Premiada con el Corazón Púrpura y la Estrella de Bronce por su servicio, Melissa iba a conseguir otras medallas de signo bien distinto con el tiempo, pero ese pensamiento era el último que se le pasaba por la cabeza cuando despertó en la sala de urgencias del hospital de Bagdad en el que fue atendida. En ese momento ni siquiera sabía de la existencia de los deportes paralímpicos. Les habló de ellos meses más tarde un tal John Register, del programa de veteranos y militares del Comité Paralímpico de Estados Unidos. De repente vio un doble sentido a los Juegos Paralímpicos: le podrían proporcionar por una parte su sueño de ser deportista olímpica y, por otro, representar a su país, si no ya en los campos de batalla sí en las pistas deportivas; mucho mejor. Antes de lanzarse a la nueva aventura Melissa pasó por numerosas intervenciones e infecciones pero exactamente 52 días después de perder su pierna ya contaba con una prótesis que la haría de nuevo una persona independiente.

A finales de 2007 (su accidente se produjo en abril de 2004) empezó a entrenar más que seriamente a la órdenes de Jimi Flowers, que la hizo centrarse en la natación. Él le enseñó el camino del trabajo duro y de la confianza en sí misma. Dio sus frutos, aunque no fuera en su primera experiencia en unos Juegos Paralímpicos, los de Pekín 2008. En ellos nadó en las pruebas de 100 y 400m libre y 100m mariposa. No conseguiría aún medalla, pero sí tener el honor de portar la bandera de su país en la ceremonia de clausura. Y, compitiendo en Pekín 2008, Melissa Stockwell también conseguiría otro logro, bien distinto del “logrado” de ser la primera soldado herida en combate: fue la primera veterana de la guerra de Irak en clasificarse para unos Juegos Paralímpicos.
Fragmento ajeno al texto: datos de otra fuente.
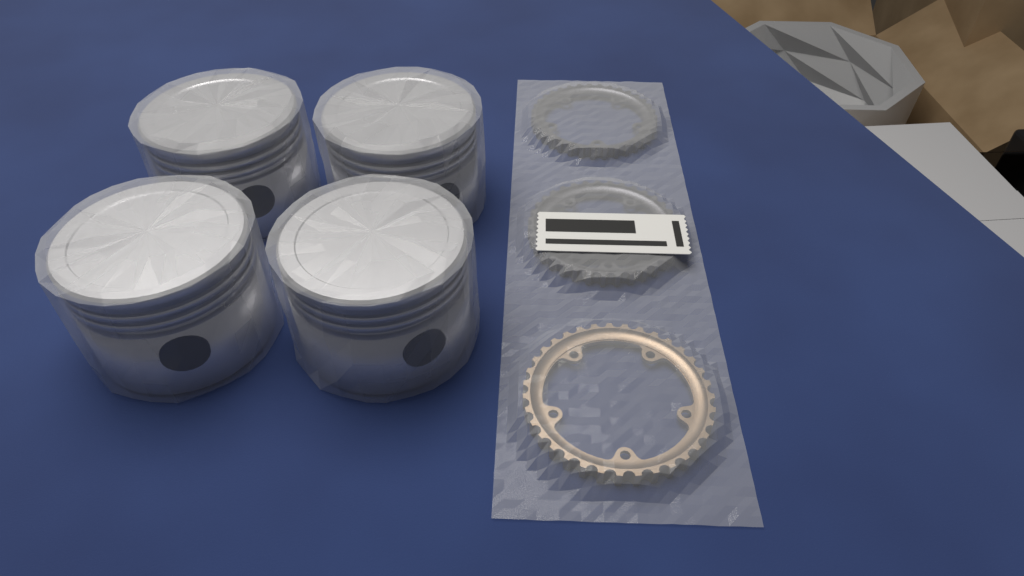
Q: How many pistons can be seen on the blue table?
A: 4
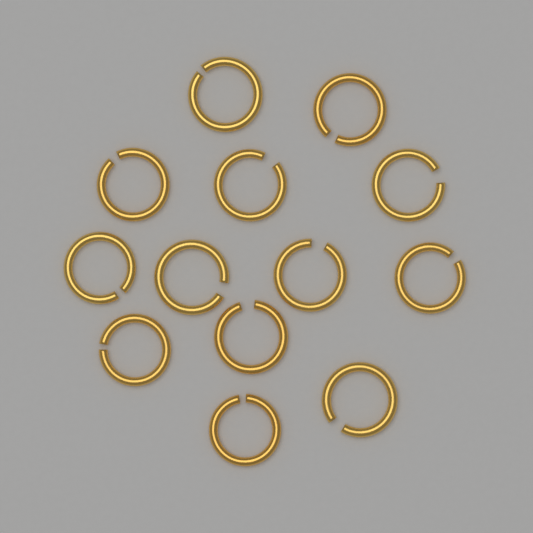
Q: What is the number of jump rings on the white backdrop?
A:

Después de esta experiencia Melissa descubrió el paratriatlón y a partir de ese -otro más- descubrimiento no dejó ya esta especialidad deportiva. La diferencia fundamental con el triatlón común es que los paratletas no tienen colocada su prótesis al nadar y al hacer la transición al ciclismo han de colocarse lo más rápidamente posible la misma antes de montarse en la bicicleta. Este deporte, que iba a hacer su debut olímpico (paralímpico en realidad) en los Juegos de Río 2016, apasionó a la ex militar y no solo eso: realizado ya el sueño de ser deportista olímpica, la recientemente descubierta por ella disciplina iba a proporcionarle su primera medalla paralímpica: el bronce en los Juegos de Río.
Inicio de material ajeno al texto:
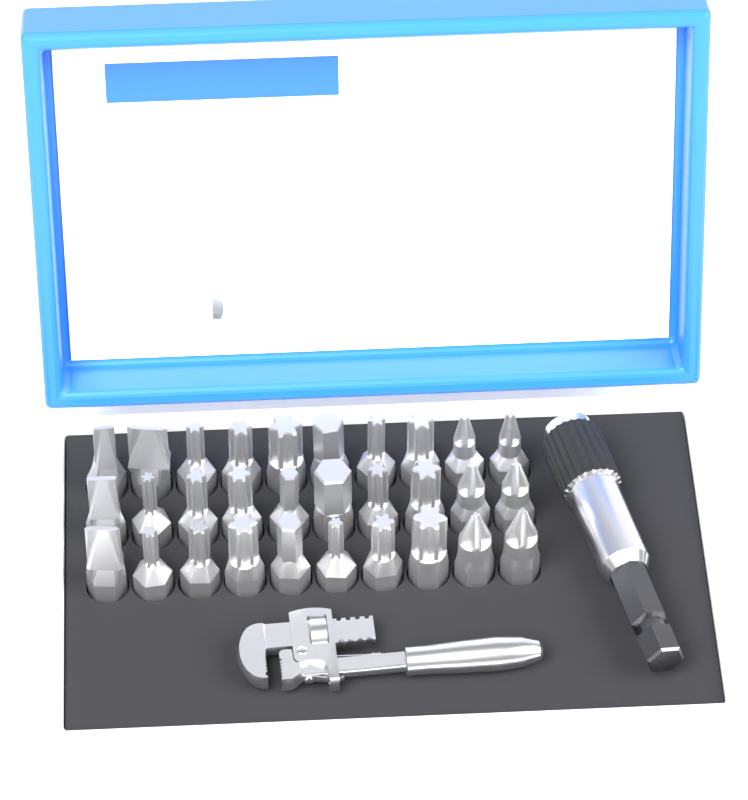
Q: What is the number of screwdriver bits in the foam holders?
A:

La vida de Melissa Stockwell es plena gracias a su dedicación al deporte paralímpico. Trabaja en el proyecto “Guerrero Herido”, el mismo que le enseñó a caminar, correr, nadar, ir en bicicleta y hasta esquiar cuando tuvo que usar prótesis; ha cofundado el club de paratriatlón Dare2Tri y así desarrolla otro de sus sueños: proporciona a otras personas sin extremidades la oportunidad de experimentar el deporte por medio del paratriatlón; participa en todas las organizaciones que requieren su presencia para servir de inspiración a otros en su misma situación; da charlas motivacionales y ahora sueña con correr la prestigiosa maratón de Nueva York. Incluso ayuda a las personas sin extremidades de una forma aún más práctica al convertirse en protésica de profesión. En su país es muy conocida, ya que ha sido portada de medios como Sports Illustrated, Chicago Tribune, People o protagonizado el documental “De Bagdad a Pekín” sobre su recorrido vital desde la guerra hasta los Juegos Olímpicos.
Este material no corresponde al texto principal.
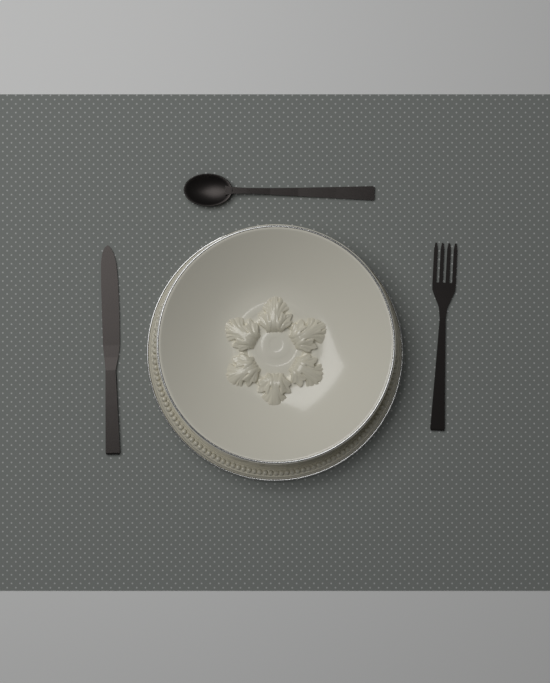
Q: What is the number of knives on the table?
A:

Más allá de sus medallas, premios y condecoraciones (que son más que los nombrados aquí) el legado de Melissa Stockwell es el mensaje que transmite y que pone en acción: dar una nueva oportunidad vital a los discapacitados a través del deporte. El agradecimiento que quiere mostrar a aquellos que la ayudaron en su momento lo quiere revertir en otros en sus mismas circunstancias. A ello dedica su vida con todas sus fuerzas, y tiene muchas.